Task goal
Among the lines below, return each one that contains the word "middle".
(Beginning of Input records)
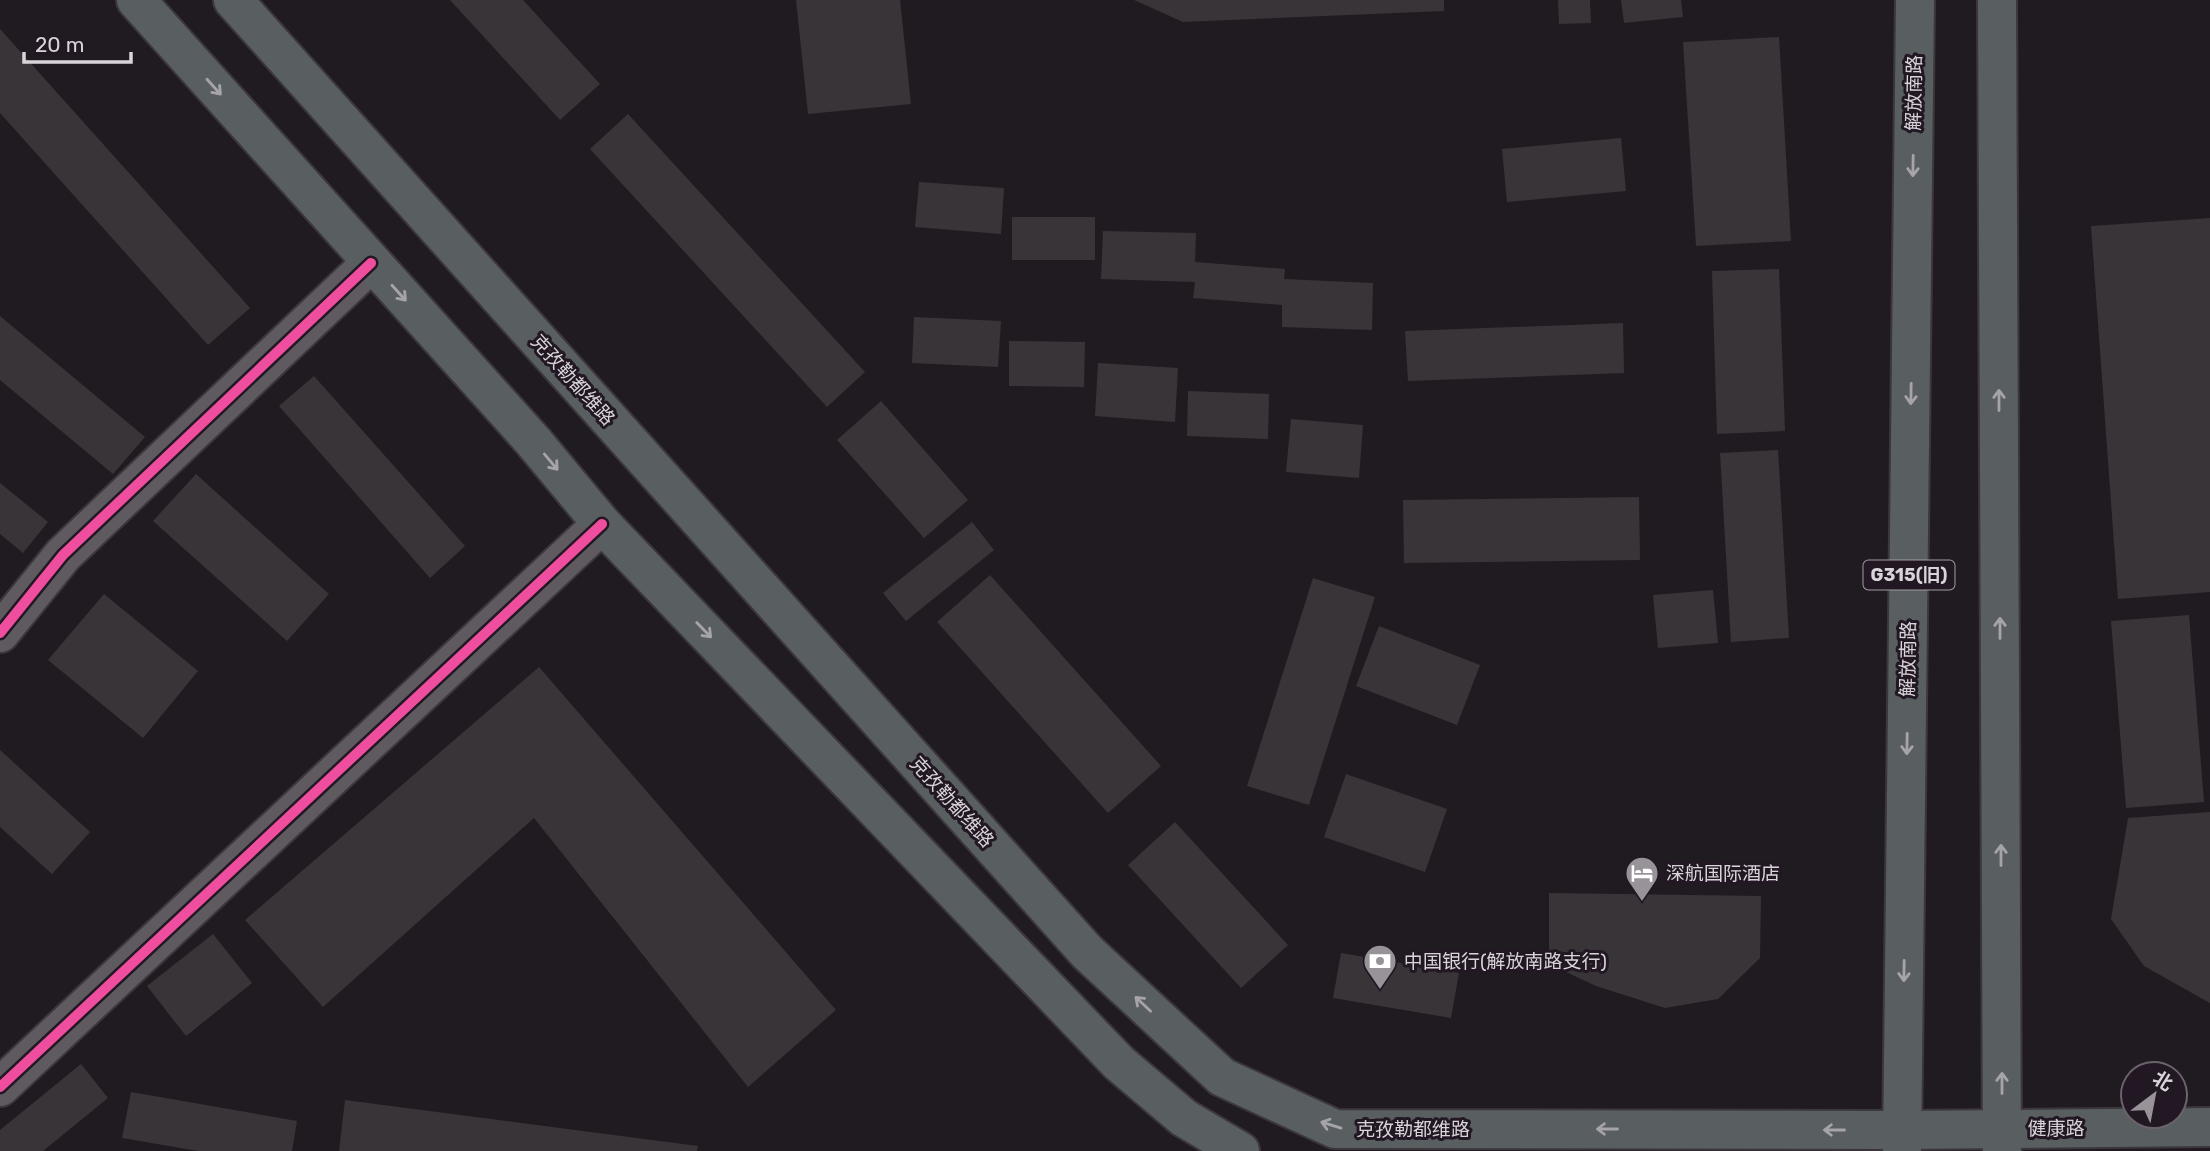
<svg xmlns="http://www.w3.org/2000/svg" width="2210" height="1151" viewBox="0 0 2210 1151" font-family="Rubik,'Noto Sans SC',sans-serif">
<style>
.building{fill:#383438}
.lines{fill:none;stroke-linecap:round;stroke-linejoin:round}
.minor-casing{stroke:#3b373b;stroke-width:42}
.major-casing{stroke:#3b373b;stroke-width:42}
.minor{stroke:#5e5a5f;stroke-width:38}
.major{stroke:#595e61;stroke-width:38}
.cycleway-casing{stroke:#221823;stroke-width:15}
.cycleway{stroke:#ef4d9e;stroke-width:10}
.oneway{stroke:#a6a4aa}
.labels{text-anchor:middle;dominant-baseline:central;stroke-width:6;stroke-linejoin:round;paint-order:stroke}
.shield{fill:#221823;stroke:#a29ba3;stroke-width:2}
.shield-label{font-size:18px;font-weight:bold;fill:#d9d3da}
.street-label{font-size:19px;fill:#d9d3da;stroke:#221823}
.poi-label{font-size:19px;fill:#d9d3da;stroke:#221823;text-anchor:start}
</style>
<rect width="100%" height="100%" fill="#201b20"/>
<g class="building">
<polygon points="450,0 523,0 600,84 560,120"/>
<polygon points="796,0 900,0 911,104 808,114"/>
<polygon points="1134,0 1444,0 1444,11 1183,22"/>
<polygon points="1558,0 1590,0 1591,23 1559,24"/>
<polygon points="1621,0 1681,0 1683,17 1624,23"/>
<polygon points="0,29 250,308 208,345 0,113"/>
<polygon points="1779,37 1791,241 1696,246 1683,42"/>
<polygon points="628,114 865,372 827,407 590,149"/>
<polygon points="1621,138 1626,191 1507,202 1502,149"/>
<polygon points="919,182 1004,188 1001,234 915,227"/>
<rect x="1012" y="217" width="83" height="43"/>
<polygon points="2210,218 2210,592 2118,599 2091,226"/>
<polygon points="1103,231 1196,233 1195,262 1285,269 1284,279 1373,283 1372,330 1282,327 1282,305 1193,298 1195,282 1101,279"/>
<polygon points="1779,269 1785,431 1717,434 1712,271"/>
<polygon points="0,316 145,437 113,474 0,380"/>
<polygon points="914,317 1001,321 998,367 912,363"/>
<polygon points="1623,323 1624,373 1408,381 1405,331"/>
<polygon points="1009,341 1085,342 1084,387 1009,386"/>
<polygon points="1098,363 1178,368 1175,422 1095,416"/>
<polygon points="314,376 465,546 430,578 279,406"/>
<polygon points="1188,391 1269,394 1268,439 1187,436"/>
<polygon points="881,401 968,500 924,538 837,440"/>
<polygon points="1291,419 1363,425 1359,478 1286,472"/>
<polygon points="1778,450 1789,638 1731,642 1720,453"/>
<polygon points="196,474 329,594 287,641 153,521"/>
<polygon points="0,483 48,522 23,553 0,534"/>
<polygon points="1639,497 1640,560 1404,563 1403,500"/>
<polygon points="972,522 994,550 906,621 883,593"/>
<polygon points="990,575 1161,766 1108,813 937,622"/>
<polygon points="1313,578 1375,597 1309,805 1247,786"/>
<polygon points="1713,590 1718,643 1658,648 1653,595"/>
<polygon points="104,594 198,671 143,738 48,660"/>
<polygon points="2189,615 2204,802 2126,808 2111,621"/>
<polygon points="1379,626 1480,665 1457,725 1356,686"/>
<polygon points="539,667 836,1010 748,1087 534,818 323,1007 245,920"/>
<polygon points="0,750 90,832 52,874 0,827"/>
<polygon points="1346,774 1447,809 1425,872 1324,837"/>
<polygon points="2210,812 2210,1003 2144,966 2111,919 2128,818"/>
<polygon points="1175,822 1288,945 1241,988 1128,865"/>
<polygon points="1549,893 1761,896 1760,958 1718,999 1665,1008 1596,986 1549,964"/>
<polygon points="213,934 252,983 186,1036 147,986"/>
<polygon points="1341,953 1459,973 1451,1018 1333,998"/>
<polygon points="81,1064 108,1098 43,1151 0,1151 0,1130"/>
<polygon points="131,1092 297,1121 292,1151 198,1151 122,1138"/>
<polygon points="345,1100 698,1146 697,1151 339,1151"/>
</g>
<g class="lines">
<defs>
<g id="minor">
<polyline points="0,633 63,555 371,263"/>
<polyline points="0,1087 602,524"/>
</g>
<g id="major">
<polyline points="136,0 533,441 602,524 1119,1063 1184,1118 1240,1151"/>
<polyline points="233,0 1087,952 1222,1077 1335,1129 1903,1130 2210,1127"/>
<polyline points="1997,0 2002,1151"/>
<polyline points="1902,1151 1915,0"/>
</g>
</defs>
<use href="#minor" class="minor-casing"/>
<use href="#major" class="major-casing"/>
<use href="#minor" class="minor"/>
<use href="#major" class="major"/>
<defs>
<g id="cycleway">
<polyline points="0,633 63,555 371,263"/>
<polyline points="0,1087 602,524"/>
</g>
</defs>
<use href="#cycleway" class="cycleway-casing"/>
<use href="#cycleway" class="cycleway"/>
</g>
<defs><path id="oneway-shaft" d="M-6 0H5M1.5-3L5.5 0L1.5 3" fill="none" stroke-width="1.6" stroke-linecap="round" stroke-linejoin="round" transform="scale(1.75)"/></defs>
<g class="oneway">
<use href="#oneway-shaft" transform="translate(214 87) rotate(48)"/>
<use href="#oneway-shaft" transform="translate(1913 166) rotate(91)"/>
<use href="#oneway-shaft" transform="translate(399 293) rotate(48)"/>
<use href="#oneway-shaft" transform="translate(1911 394) rotate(91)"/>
<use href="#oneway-shaft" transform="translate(1999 400) rotate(-90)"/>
<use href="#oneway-shaft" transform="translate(551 462) rotate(50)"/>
<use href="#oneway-shaft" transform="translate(2000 628) rotate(-90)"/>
<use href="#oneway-shaft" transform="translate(704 630) rotate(46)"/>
<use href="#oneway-shaft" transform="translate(1907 744) rotate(91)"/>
<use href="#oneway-shaft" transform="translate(2001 855) rotate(-90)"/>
<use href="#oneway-shaft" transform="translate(1904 971) rotate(91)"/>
<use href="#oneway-shaft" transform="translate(1143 1004) rotate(-137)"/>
<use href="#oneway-shaft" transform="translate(2002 1083) rotate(-90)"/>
<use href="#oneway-shaft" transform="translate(1331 1125) rotate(-163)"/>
<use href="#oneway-shaft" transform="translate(1607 1129) rotate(-180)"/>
<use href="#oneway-shaft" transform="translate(1834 1130) rotate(-180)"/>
</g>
<defs>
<symbol id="hotel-pin" viewBox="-11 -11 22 30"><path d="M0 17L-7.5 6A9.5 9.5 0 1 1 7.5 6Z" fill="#989399" stroke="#221823"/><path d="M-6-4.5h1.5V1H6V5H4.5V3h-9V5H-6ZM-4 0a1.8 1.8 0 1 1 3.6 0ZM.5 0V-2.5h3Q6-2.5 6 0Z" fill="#fff"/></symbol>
<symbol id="bank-pin" viewBox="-11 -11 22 30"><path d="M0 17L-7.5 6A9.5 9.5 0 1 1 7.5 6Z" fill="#989399" stroke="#221823"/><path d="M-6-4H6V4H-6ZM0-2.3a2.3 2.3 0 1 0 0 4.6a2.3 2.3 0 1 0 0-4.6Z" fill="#fff"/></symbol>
</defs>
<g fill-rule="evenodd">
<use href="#hotel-pin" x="1623" y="854" width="38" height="52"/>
<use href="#bank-pin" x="1361" y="942" width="38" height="52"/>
</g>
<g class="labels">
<rect class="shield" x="1863.5" y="560.5" width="91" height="29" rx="5"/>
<g class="shield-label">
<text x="1909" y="575">G315(旧)</text>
</g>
<g class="street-label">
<text transform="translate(1914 93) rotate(-89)">解放南路</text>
<text transform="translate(573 380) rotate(48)">克孜勒都维路</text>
<text transform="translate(1908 659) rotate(-89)">解放南路</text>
<text transform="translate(952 802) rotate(48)">克孜勒都维路</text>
<text x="2056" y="1128">健康路</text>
<text x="1413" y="1129">克孜勒都维路</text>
</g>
<g class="poi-label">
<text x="1666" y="873">深航国际酒店</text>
<text x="1404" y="961">中国银行(解放南路支行)</text>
</g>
</g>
<g transform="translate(2154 1095) rotate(32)"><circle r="33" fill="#221823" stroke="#6b636c" stroke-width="2"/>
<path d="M0-5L12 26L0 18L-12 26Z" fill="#989399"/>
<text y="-10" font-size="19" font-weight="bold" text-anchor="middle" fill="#d9d3da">北</text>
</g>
<path d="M24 52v10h107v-10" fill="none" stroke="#d9d3da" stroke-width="3.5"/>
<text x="35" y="52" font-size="21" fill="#d9d3da" stroke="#221823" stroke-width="5" paint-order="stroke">20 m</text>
</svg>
(End of Input records)
Response area
.labels{text-anchor:middle;dominant-baseline:central;stroke-width:6;stroke-linejoin:round;paint-order:stroke}
<text y="-10" font-size="19" font-weight="bold" text-anchor="middle" fill="#d9d3da">北</text>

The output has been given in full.